→ **WORK INSTRUCTION**
Begin at the line below that has "Figure 1. Experimental". Stop after the line that has "Figure 1. ( a", repeating each line exactly and leaving out the pictures.

→ **MATERIAL SUPPLIED**
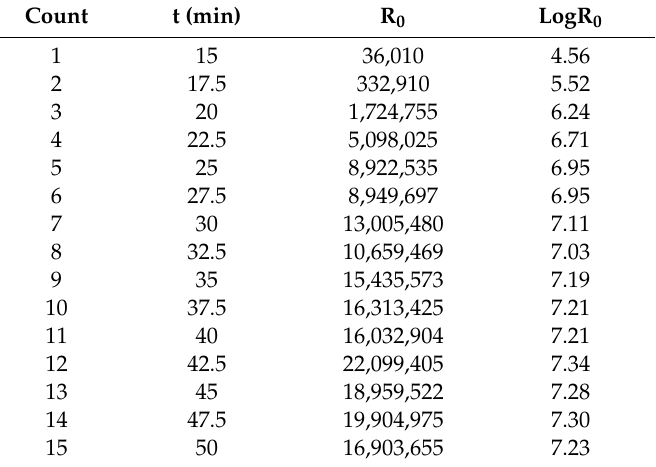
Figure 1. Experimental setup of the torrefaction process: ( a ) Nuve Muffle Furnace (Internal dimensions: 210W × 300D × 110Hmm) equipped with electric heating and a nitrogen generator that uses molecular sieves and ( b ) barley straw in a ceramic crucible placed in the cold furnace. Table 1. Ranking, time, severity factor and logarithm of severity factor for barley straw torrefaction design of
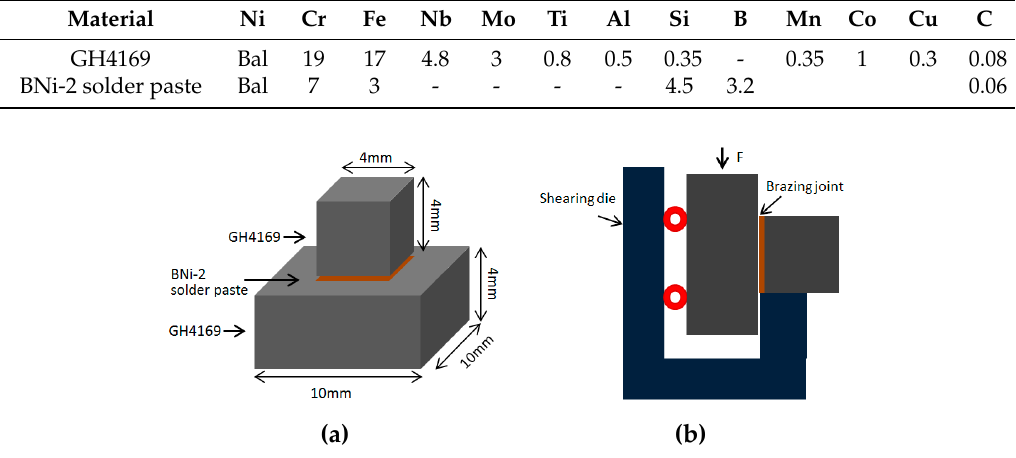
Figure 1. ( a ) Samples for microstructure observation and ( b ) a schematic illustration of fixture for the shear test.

* * *

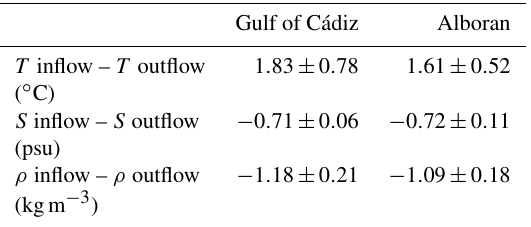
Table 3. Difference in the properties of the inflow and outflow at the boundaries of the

→ **EXERCISE ANSWER**
Figure 1. Experimental setup of the torrefaction process: ( a ) Nuve Muffle Furnace (Internal dimensions: 210W × 300D × 110Hmm) equipped with electric heating and a nitrogen generator that uses molecular sieves and ( b ) barley straw in a ceramic crucible placed in the cold furnace. Table 1. Ranking, time, severity factor and logarithm of severity factor for barley straw torrefaction design of
Figure 1. ( a ) Samples for microstructure observation and ( b ) a schematic illustration of fixture for the shear test.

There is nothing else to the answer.